Abstract

We present the case of an unusual complication of insertion of a naso-jejunal feeding tube (NJT) using a guidewire, where the guidewire formed an alpha-loop in the naso-pharynx, becoming entrapped after cutting into the soft palate. This required ENT input and a general anaesthetic to rectify the situation.

INTRODUCTION

Naso-jejunal feeding tubes (NJT) insertion carries out risks of certain complications. We report an unusual complication of naso-pharyngeal entrapment in a 21 year old male patient.

CASE REPORT

A 21 year old, previously fit and well male soldier presented as an emergency with gallstone pancreatitis of moderate severity on Glasgow scoring.
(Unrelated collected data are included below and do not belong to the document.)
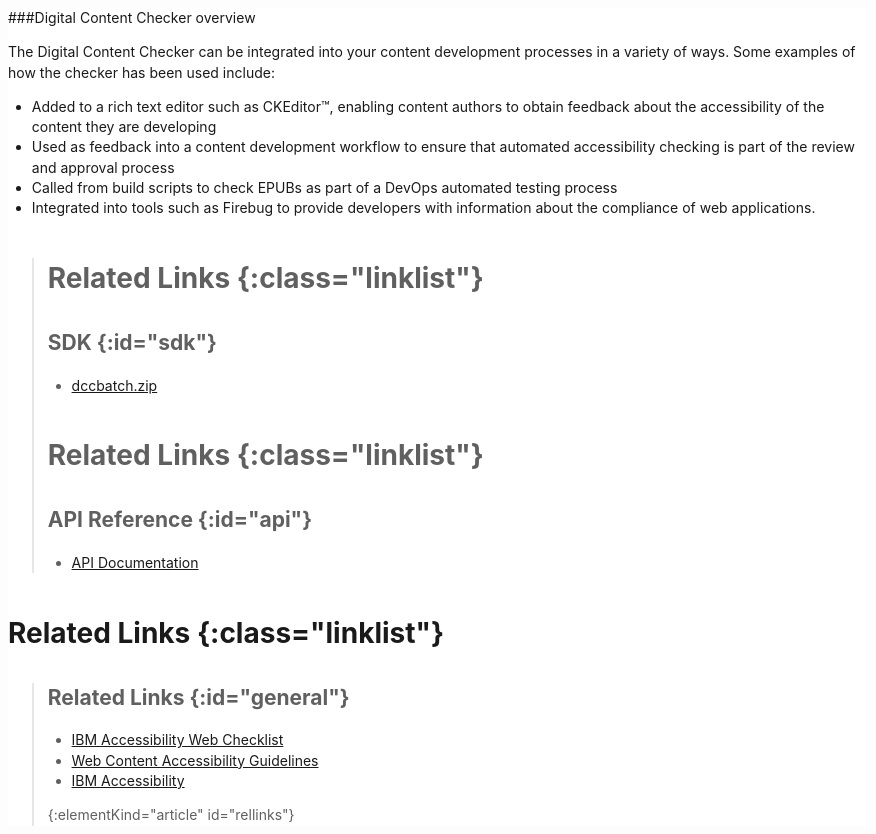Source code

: ###Digital Content Checker overview

The Digital Content Checker can be integrated into your content development processes in a variety
of ways. Some examples of how the checker has been used include:
* Added to a rich text editor such as CKEditor™, enabling content authors to 
obtain feedback about the accessibility of the content they are developing
* Used as feedback into a content development workflow to ensure that automated accessibility
checking is part of the review and approval process
* Called from build scripts to check EPUBs as part of a DevOps automated testing process
* Integrated into tools such as Firebug to provide developers with information about the 
compliance of web applications.

># Related Links {:class="linklist"}
>## SDK {:id="sdk"}
>* [dccbatch.zip](https://ecs-checker.mybluemix.net/priv/dist/dccbatch.zip)
>
># Related Links {:class="linklist"}
>## API Reference {:id="api"}
>* [API Documentation](https://ecs-checker.mybluemix.net/docs/swagger_dcc.html) 
>
# Related Links {:class="linklist"}
>## Related Links {:id="general"}  
>* [IBM Accessibility Web Checklist](http://www-03.ibm.com/able/guidelines/web/accessweb.html)
>* [Web Content Accessibility Guidelines](http://www.w3.org/TR/WCAG20/)
>* [IBM Accessibility](http://www.ibm.com/able)
>
>{:elementKind="article" id="rellinks"}
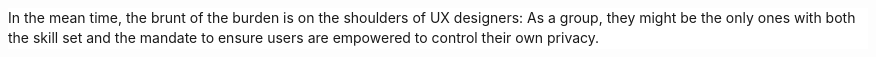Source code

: In the mean time, the brunt of the burden is on the shoulders of UX designers: As a group, they might be the only ones with both the skill set and the mandate to ensure users are empowered to control their own privacy.


[^1]: http://thegoodhome.org/projects/privacy-dimmer/
[^2]: http://thegoodhome.org/milan/
[^3]: Our group consisted of Rachel Uwa, Martin Skelly, Vladan Joler and Peter Bihr. You can find photos and more descriptions of the various fictional privacy machines at [http://www.thewavingcat.com/2016/04/25/privacy-machines/](http://www.thewavingcat.com/2016/04/25/privacy-machines/)

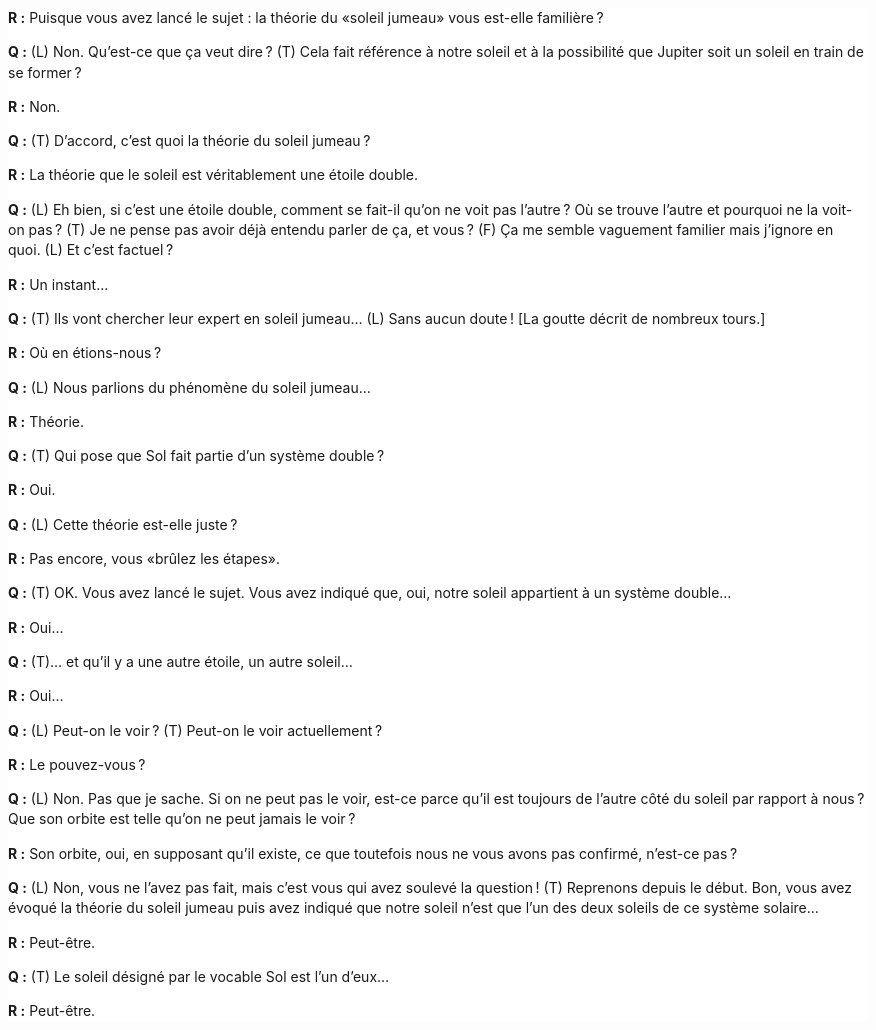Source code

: **R :** Puisque vous avez lancé le sujet : la théorie du «soleil jumeau» vous est-elle familière ?

**Q :** (L) Non. Qu’est-ce que ça veut dire ? (T) Cela fait référence à notre soleil et à la possibilité que Jupiter soit un soleil en train de se former ?

**R :** Non.

**Q :** (T) D’accord, c’est quoi la théorie du soleil jumeau ?

**R :** La théorie que le soleil est véritablement une étoile double.

**Q :** (L) Eh bien, si c’est une étoile double, comment se fait-il qu’on ne voit pas l’autre ? Où se trouve l’autre et pourquoi ne la voit-on pas ? (T) Je ne pense pas avoir déjà entendu parler de ça, et vous ? (F) Ça me semble vaguement familier mais j’ignore en quoi. (L) Et c’est factuel ?

**R :** Un instant…

**Q :** (T) Ils vont chercher leur expert en soleil jumeau… (L) Sans aucun doute ! [La goutte décrit de nombreux tours.]

**R :** Où en étions-nous ?

**Q :** (L) Nous parlions du phénomène du soleil jumeau…

**R :** Théorie.

**Q :** (T) Qui pose que Sol fait partie d’un système double ?

**R :** Oui.

**Q :** (L) Cette théorie est-elle juste ?

**R :** Pas encore, vous «brûlez les étapes».

**Q :** (T) OK. Vous avez lancé le sujet. Vous avez indiqué que, oui, notre soleil appartient à un système double…

**R :** Oui…

**Q :** (T)… et qu’il y a une autre étoile, un autre soleil…

**R :** Oui…

**Q :** (L) Peut-on le voir ? (T) Peut-on le voir actuellement ?

**R :** Le pouvez-vous ?

**Q :** (L) Non. Pas que je sache. Si on ne peut pas le voir, est-ce parce qu’il est toujours de l’autre côté du soleil par rapport à nous ? Que son orbite est telle qu’on ne peut jamais le voir ?

**R :** Son orbite, oui, en supposant qu’il existe, ce que toutefois nous ne vous avons pas confirmé, n’est-ce pas ?

**Q :** (L) Non, vous ne l’avez pas fait, mais c’est vous qui avez soulevé la question ! (T) Reprenons depuis le début. Bon, vous avez évoqué la théorie du soleil jumeau puis avez indiqué que notre soleil n’est que l’un des deux soleils de ce système solaire…

**R :** Peut-être.

**Q :** (T) Le soleil désigné par le vocable Sol est l’un d’eux…

**R :** Peut-être.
This was shortly complicated by pancreatic necrosis of two thirds of the organ. After discussion with a tertiary pancreatic unit, naso-jejunal feeding was planned to optimise the patient’s nutrition prior to interval necrosectomy and cholecystectomy.

A consultant gastroenterologist experienced in NJT insertion performed the procedure, but due to recent change in purchasing policy he was unfamiliar with a new guidewire provided for NJT insertion (the new wire being stiffer than those normally used). Standard upper GI endoscopy was performed with 2mg of Midazolam sedation.

After passing the guidewire into the proximal jejunum without any problems and withdrawing the scope, an attempt was made to pass the plastic feeding tube over the guidewire. The tube would not advance past the naso-pharynx despite lubrication and gentle pressure. An attempt was made to advance the guidewire further but resistance was encountered. On attempting to withdraw the wire resistance was again encountered, and the patient reported severe discomfort on swallowing, which persisted (Figure 1).

Plain radiograph of the head and neck was performed, showing an alpha-loop having formed in the naso-pharynx
Figure 1

Plain radiograph of the head and neck was performed, showing an alpha-loop having formed in the naso-pharynx

ENT at a tertiary centre was consulted, with urgent transfer of the patient for nasal endoscopy and attempted removal of the guidewire. Nasoscopic manipulation of the loop failed to resolve it, and a general anaesthetic was required for repeat nasoscopy, grasping of the guidewire and gentle traction towards the oro-pharynx. Subsequently, long-nosed wire-cutters were used via the mouth to divide the wire, with removal of first the oesophageal and then nasal guidewire fragments.

No complications were encountered, and the patient was returned to the district general hospital for continuing care. As he was unwilling to undergo repeat NJT or nasogastric tube insertion he was commenced on short-term parenteral nutrition until adequate oral feeding could be established. He remains well.

DISCUSSION

Known complications of NJT insertion include bleeding, upper respiratory tract infections, oesophageal reflux and strictures, intracranial insertion, and accidental bronchial insertion (1,2). Other reports have included perforation of pharyngeal or oesophageal pouches, as well as of the trachea. One of the authors (MK) has already highlighted the problems of guidewires in clinical practice, particularly suggesting that familiarity with equipment is crucial (3). This case only reinforces that message.

Other learning issues for this case include the early involvement of specialty assistance. The particular point made by ENT was that there should not be repeated or vigorous attempts to dislodge an entrapped guidewire as potential airway compromise from haemorrhage can occur. All clinicians should be experienced in using stocked equipment, and clinicians should not allow departmental purchasing policy to dictate the equipment they are provided with if it compromises patient safety.